Mas não é só à esquerda que o tema gera incompreensões. A primeira tentativa brasileira de implantar um Banco Central independente ocorreu durante o governo Castello Branco. A lei que criou a instituição previa mandatos fixos para seus diretores, no intuito de garantir a continuidade na política monetária por diferentes governos. Entre 1964 e 1967, a inflação caiu de 90% ao ano para o patamar de 20%. Entretanto, num país em que lei pode pegar ou não, a experiência foi curta.

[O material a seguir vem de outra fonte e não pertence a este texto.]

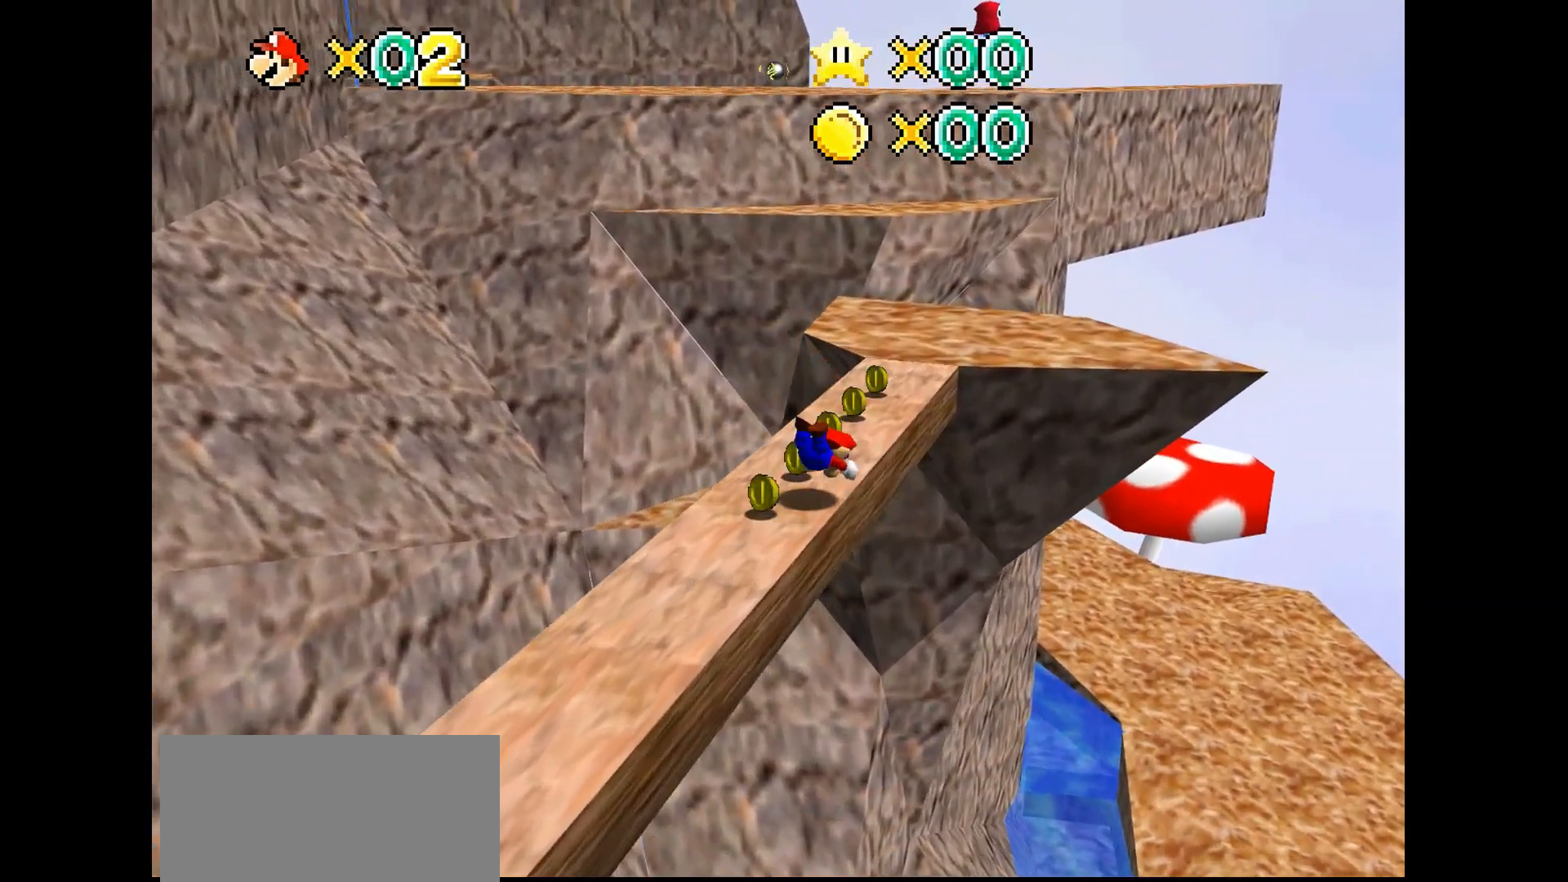
{"buttons": [], "left_stick": "up-right", "events": [[33, "A", "up"], [133, "A", "down"], [133, "B", "down"], [200, "B", "up"], [333, "A", "up"], [467, "left_stick", "up-right"]]}
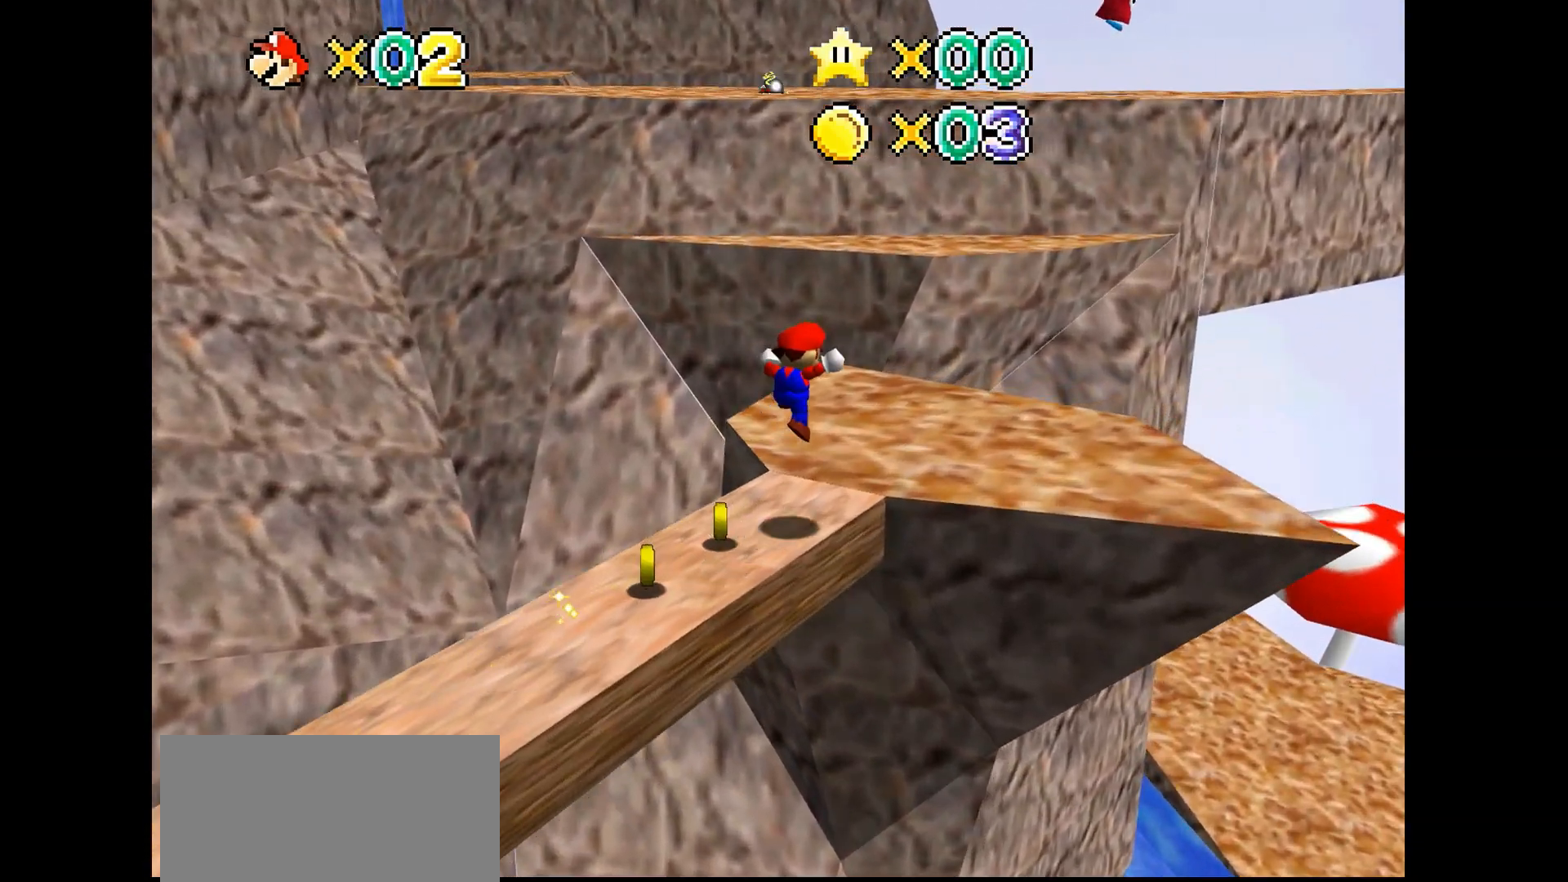
{"buttons": ["A"], "left_stick": "up-right", "events": [[33, "B", "down"], [133, "B", "up"], [400, "A", "down"]]}
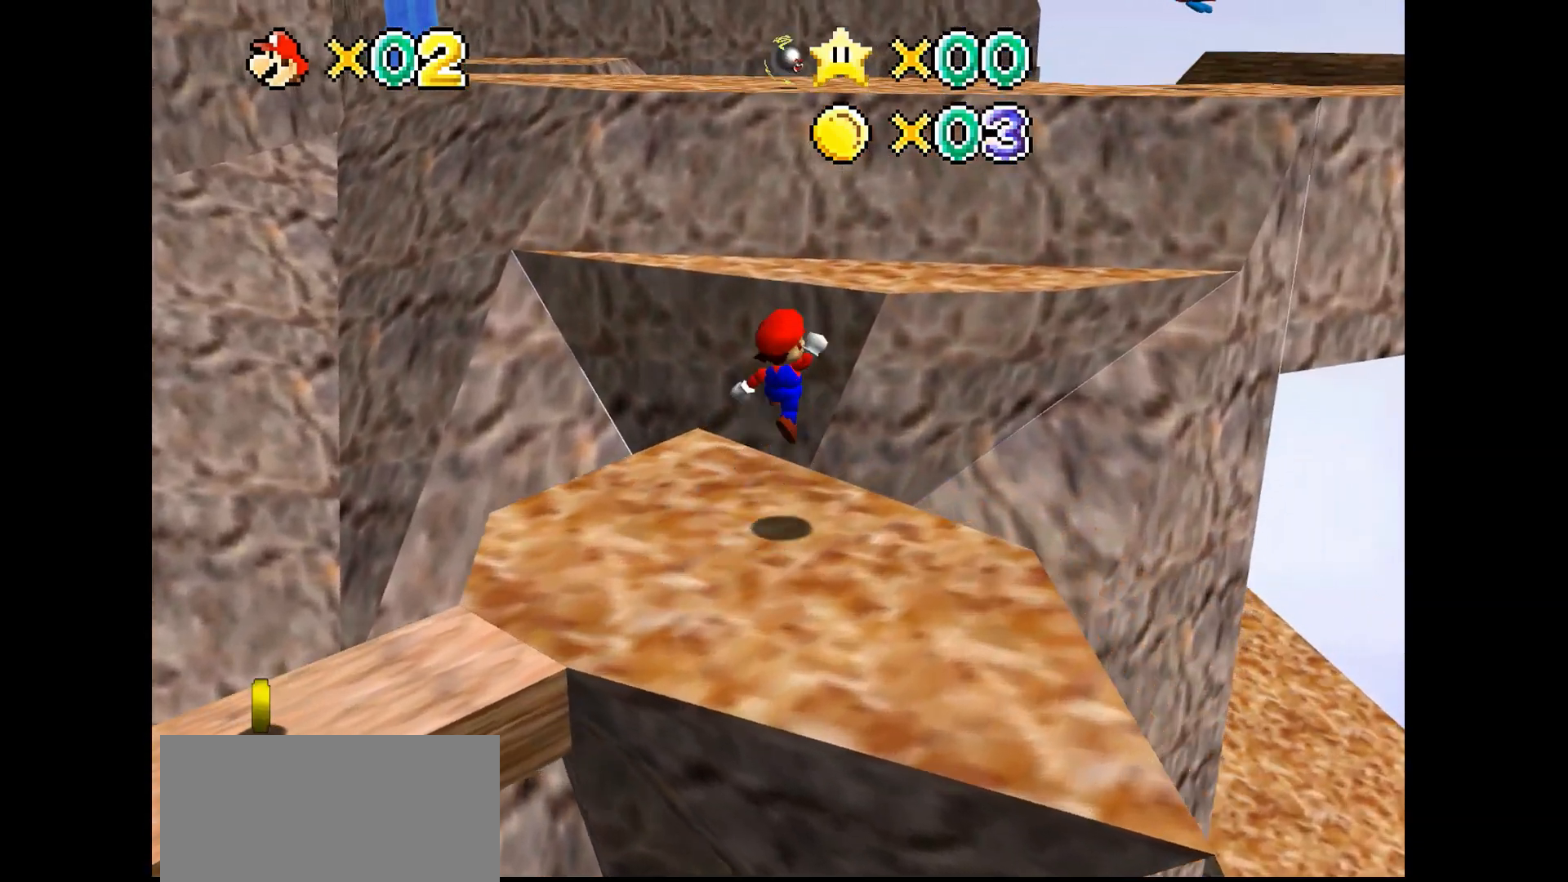
{"buttons": ["A", "B"], "left_stick": "up", "events": [[267, "left_stick", "up"], [467, "B", "down"]]}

Em seu livro de memórias, Roberto Campos relata a conversa que teve com Costa e Silva, dois meses antes de sua posse, a respeito dos capítulos econômicos da Constituição de 1967. Ao sugerir ao futuro presidente que pusesse termo aos boatos de substituição do presidente do Banco Central, visto que a lei lhe assegurava mandato fixo, o ministro acrescentou: “O Bacen é o guardião da moeda”. Interpretando o comentário como uma petulante tentativa de monitoramento por um simples técnico, o general respondeu-lhe de pronto: “O guardião da moeda sou eu”. A partir desse momento, o Bacen deixou de ser um incômodo obcecado com o controle da inflação, passando a “cooperar” com o crescimento. Mas a inflação interrompeu sua trajetória de queda, posteriormente voltando a subir até a atingir a hiperinflação.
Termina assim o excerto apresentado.